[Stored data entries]
____________

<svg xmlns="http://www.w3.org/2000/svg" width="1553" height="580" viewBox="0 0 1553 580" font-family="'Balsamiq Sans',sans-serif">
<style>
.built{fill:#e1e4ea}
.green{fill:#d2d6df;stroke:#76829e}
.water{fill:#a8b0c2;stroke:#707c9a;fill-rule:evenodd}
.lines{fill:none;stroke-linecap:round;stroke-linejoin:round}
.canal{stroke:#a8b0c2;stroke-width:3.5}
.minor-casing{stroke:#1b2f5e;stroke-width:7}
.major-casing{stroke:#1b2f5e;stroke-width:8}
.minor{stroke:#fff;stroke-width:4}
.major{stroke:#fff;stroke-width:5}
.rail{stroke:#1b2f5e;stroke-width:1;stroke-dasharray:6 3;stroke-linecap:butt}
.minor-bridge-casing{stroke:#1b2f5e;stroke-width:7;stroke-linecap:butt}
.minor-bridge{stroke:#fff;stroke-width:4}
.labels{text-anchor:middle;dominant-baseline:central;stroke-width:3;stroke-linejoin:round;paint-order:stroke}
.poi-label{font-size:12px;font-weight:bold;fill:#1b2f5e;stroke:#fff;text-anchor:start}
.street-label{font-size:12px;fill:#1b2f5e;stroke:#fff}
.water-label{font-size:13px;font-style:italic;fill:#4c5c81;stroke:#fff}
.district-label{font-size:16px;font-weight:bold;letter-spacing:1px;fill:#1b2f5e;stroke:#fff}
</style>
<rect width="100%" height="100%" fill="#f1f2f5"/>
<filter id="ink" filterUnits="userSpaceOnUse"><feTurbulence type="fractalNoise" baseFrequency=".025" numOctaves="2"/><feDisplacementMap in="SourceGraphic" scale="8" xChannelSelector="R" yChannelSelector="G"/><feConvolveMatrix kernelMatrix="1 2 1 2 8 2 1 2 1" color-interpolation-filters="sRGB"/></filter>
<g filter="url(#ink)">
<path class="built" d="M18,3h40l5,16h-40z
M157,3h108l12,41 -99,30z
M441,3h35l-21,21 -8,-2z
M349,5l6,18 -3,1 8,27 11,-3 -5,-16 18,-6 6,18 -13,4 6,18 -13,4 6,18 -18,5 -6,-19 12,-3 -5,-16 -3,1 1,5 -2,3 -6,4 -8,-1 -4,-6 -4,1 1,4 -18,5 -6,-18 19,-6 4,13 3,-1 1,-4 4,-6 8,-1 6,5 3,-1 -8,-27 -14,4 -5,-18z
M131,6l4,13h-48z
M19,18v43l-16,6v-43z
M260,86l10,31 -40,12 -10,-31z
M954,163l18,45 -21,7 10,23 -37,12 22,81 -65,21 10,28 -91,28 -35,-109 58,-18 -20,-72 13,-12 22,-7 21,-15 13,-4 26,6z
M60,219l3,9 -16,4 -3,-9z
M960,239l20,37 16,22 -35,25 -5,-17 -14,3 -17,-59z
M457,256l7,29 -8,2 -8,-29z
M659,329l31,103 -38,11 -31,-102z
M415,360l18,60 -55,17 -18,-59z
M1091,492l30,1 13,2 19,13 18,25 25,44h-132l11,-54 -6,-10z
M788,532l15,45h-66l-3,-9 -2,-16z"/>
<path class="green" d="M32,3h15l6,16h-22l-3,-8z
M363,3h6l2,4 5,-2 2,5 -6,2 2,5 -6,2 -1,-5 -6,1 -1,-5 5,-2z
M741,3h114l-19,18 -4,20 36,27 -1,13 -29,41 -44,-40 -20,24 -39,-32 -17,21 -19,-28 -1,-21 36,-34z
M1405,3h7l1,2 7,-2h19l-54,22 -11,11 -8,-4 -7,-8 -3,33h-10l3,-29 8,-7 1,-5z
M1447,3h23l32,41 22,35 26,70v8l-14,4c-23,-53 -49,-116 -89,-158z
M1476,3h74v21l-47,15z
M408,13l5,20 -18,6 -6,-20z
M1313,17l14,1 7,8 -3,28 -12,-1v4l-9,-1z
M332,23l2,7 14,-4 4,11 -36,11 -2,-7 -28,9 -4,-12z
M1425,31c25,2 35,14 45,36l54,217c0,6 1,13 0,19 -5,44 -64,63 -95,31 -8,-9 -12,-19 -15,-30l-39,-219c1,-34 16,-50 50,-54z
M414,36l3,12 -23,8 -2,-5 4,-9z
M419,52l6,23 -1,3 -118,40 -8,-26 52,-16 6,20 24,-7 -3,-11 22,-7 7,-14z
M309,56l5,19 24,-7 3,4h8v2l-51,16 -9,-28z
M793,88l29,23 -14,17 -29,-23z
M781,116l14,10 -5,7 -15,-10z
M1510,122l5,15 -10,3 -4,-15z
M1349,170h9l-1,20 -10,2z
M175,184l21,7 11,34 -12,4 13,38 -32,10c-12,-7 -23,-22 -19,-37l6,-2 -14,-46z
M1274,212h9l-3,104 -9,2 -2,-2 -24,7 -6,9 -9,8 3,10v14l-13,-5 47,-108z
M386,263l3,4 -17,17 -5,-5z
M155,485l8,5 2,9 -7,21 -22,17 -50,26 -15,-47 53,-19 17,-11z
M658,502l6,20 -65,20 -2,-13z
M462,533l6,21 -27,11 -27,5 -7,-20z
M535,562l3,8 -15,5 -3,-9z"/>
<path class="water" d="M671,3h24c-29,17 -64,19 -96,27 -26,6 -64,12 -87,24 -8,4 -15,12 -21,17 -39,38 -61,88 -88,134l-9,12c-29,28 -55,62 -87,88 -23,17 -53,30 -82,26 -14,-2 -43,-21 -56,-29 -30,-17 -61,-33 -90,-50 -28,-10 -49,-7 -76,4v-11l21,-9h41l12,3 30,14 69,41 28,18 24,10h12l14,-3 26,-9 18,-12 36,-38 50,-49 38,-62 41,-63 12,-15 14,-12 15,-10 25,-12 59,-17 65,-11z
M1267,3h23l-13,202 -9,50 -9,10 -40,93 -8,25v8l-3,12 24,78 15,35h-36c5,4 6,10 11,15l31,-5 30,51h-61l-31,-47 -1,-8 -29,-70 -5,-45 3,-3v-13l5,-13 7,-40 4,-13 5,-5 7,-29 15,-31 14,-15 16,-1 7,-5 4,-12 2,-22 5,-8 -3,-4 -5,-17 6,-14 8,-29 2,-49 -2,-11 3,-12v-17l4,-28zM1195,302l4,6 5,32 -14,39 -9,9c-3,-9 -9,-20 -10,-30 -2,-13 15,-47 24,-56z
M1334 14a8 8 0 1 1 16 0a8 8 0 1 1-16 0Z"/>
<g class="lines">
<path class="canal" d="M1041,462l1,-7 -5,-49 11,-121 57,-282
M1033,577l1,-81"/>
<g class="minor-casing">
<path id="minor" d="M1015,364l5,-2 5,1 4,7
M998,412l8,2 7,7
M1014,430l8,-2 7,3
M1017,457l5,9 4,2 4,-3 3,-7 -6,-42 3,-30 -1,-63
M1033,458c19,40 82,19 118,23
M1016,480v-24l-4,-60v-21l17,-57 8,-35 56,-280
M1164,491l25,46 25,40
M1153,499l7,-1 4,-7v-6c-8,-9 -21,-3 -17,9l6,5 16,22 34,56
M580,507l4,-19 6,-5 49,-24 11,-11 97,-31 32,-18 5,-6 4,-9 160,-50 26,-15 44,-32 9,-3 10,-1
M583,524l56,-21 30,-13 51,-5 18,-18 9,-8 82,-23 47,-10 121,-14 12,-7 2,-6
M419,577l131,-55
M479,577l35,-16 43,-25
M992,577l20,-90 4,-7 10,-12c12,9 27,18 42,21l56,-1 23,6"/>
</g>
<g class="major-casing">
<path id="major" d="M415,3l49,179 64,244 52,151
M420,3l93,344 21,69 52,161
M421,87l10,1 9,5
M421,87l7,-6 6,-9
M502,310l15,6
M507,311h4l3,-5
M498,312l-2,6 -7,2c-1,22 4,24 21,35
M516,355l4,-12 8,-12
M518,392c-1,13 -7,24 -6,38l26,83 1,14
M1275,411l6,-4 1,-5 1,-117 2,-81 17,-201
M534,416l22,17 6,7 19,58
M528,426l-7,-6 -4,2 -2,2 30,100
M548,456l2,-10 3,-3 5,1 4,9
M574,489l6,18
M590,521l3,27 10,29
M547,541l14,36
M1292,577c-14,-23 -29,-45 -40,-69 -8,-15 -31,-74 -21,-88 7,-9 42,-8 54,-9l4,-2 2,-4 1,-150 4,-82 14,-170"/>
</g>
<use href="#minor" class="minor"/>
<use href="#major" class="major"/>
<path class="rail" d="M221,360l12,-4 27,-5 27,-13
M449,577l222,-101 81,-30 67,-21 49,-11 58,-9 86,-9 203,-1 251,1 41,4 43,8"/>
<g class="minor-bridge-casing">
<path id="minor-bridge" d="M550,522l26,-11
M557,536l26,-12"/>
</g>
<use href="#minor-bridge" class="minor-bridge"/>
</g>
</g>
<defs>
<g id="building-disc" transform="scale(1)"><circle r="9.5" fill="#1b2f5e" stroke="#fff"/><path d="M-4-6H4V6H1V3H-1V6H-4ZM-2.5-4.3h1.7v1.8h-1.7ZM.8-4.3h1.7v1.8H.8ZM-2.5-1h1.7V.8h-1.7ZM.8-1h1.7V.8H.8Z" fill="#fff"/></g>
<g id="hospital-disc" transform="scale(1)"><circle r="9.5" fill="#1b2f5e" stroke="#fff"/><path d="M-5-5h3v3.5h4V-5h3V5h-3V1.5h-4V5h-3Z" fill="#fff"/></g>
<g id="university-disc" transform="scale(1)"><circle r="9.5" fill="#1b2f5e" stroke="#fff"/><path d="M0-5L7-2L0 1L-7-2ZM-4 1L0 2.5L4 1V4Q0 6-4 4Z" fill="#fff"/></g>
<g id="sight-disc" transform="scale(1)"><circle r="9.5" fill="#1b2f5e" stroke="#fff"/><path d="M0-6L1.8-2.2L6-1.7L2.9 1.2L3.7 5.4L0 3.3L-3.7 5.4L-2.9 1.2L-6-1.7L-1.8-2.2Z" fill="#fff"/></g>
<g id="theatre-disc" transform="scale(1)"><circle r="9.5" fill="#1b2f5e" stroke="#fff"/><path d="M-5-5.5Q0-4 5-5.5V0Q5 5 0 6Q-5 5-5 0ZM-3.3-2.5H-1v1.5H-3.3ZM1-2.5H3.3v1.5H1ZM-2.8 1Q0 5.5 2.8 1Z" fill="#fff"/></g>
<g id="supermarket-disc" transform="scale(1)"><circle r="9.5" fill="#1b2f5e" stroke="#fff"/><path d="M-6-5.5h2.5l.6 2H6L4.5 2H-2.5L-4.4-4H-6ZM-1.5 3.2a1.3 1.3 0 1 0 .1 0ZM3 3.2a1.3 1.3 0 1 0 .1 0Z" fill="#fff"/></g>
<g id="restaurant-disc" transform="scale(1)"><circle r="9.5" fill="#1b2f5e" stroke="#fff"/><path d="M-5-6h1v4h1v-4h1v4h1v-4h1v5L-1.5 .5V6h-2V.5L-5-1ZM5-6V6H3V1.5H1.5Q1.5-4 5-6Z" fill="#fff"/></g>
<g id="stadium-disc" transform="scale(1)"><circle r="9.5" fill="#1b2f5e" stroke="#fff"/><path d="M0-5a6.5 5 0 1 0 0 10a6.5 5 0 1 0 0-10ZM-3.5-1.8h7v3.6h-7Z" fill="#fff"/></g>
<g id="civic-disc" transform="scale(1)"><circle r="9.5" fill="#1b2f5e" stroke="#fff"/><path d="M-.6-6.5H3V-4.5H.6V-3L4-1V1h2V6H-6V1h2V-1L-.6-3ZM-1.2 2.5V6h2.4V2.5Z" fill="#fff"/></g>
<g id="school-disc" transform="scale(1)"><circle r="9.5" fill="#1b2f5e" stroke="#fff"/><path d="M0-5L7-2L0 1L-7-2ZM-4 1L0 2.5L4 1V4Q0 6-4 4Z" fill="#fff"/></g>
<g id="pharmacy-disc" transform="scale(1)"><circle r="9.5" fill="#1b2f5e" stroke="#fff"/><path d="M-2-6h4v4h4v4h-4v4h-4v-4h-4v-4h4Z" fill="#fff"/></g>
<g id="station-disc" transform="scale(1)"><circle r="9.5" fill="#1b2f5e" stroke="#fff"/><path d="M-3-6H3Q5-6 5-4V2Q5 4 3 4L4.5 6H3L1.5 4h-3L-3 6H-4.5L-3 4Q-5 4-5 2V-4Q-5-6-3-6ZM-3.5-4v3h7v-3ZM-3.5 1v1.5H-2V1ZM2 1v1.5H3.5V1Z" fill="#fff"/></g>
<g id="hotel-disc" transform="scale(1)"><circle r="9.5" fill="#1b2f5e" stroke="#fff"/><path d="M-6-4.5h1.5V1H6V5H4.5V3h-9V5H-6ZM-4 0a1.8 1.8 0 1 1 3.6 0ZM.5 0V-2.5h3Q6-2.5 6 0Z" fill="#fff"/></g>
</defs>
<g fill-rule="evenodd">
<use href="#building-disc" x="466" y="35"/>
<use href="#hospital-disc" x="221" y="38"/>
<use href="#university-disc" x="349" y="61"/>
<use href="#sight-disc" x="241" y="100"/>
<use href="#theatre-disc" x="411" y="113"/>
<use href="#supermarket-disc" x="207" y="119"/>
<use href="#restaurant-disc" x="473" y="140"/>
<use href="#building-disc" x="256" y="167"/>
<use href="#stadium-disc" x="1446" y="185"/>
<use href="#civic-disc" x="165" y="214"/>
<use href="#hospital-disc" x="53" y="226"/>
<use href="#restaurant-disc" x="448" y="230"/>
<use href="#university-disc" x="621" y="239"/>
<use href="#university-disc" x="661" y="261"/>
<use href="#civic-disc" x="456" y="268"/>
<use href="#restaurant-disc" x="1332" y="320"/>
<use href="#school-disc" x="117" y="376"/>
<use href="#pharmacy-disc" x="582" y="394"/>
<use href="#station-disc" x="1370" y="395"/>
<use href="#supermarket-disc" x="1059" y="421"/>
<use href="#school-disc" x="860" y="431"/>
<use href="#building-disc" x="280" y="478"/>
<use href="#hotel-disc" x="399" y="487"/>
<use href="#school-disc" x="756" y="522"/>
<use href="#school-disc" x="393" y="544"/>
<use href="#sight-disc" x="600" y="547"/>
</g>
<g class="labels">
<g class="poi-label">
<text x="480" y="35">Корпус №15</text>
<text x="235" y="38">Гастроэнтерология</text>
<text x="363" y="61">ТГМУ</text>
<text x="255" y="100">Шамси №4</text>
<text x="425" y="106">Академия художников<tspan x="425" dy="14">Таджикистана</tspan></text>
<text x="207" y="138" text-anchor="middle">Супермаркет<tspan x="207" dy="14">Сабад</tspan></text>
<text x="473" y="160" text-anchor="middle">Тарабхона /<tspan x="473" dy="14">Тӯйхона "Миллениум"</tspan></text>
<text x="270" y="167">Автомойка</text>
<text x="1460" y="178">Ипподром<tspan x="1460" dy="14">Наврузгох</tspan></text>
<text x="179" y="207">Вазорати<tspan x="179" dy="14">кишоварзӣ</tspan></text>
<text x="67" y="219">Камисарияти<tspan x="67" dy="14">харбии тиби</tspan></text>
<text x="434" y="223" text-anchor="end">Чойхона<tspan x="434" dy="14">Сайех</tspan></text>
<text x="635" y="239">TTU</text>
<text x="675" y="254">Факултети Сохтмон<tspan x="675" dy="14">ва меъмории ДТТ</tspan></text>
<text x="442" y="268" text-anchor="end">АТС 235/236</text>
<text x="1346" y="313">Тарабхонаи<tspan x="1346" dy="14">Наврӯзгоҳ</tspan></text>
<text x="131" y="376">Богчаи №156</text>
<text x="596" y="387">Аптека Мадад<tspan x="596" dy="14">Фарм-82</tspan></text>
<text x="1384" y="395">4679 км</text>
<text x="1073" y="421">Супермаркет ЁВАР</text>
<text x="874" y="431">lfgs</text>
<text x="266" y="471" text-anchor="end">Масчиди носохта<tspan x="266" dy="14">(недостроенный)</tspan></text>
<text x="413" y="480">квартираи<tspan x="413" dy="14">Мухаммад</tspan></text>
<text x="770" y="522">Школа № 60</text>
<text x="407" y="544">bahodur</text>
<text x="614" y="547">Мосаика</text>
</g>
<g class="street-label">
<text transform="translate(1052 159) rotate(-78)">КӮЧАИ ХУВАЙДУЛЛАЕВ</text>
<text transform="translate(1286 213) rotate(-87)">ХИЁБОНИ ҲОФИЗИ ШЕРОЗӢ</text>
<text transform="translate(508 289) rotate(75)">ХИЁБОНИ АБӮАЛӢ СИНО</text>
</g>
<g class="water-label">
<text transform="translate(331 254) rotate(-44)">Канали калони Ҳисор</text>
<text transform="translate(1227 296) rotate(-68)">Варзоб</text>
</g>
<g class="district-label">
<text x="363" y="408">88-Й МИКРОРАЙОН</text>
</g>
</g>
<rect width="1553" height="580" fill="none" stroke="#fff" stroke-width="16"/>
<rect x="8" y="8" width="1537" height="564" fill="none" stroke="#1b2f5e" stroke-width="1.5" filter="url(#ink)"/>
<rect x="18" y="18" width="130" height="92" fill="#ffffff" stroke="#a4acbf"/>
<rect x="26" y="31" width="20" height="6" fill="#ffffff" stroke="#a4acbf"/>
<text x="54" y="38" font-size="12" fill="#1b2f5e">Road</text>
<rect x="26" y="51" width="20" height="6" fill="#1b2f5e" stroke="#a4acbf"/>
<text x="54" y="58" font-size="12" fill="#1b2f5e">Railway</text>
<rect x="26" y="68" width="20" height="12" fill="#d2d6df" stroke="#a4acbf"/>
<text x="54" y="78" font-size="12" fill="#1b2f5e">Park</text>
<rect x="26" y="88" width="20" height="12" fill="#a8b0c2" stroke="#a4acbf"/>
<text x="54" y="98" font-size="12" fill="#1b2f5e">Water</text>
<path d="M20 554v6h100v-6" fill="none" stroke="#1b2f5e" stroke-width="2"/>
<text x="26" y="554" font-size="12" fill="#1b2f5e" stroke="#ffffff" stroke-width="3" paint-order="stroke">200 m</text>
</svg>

____________

*Task objective*
For the word "evenodd", return every line of the records that holds it.

*Written response*
.water{fill:#a8b0c2;stroke:#707c9a;fill-rule:evenodd}
<g fill-rule="evenodd">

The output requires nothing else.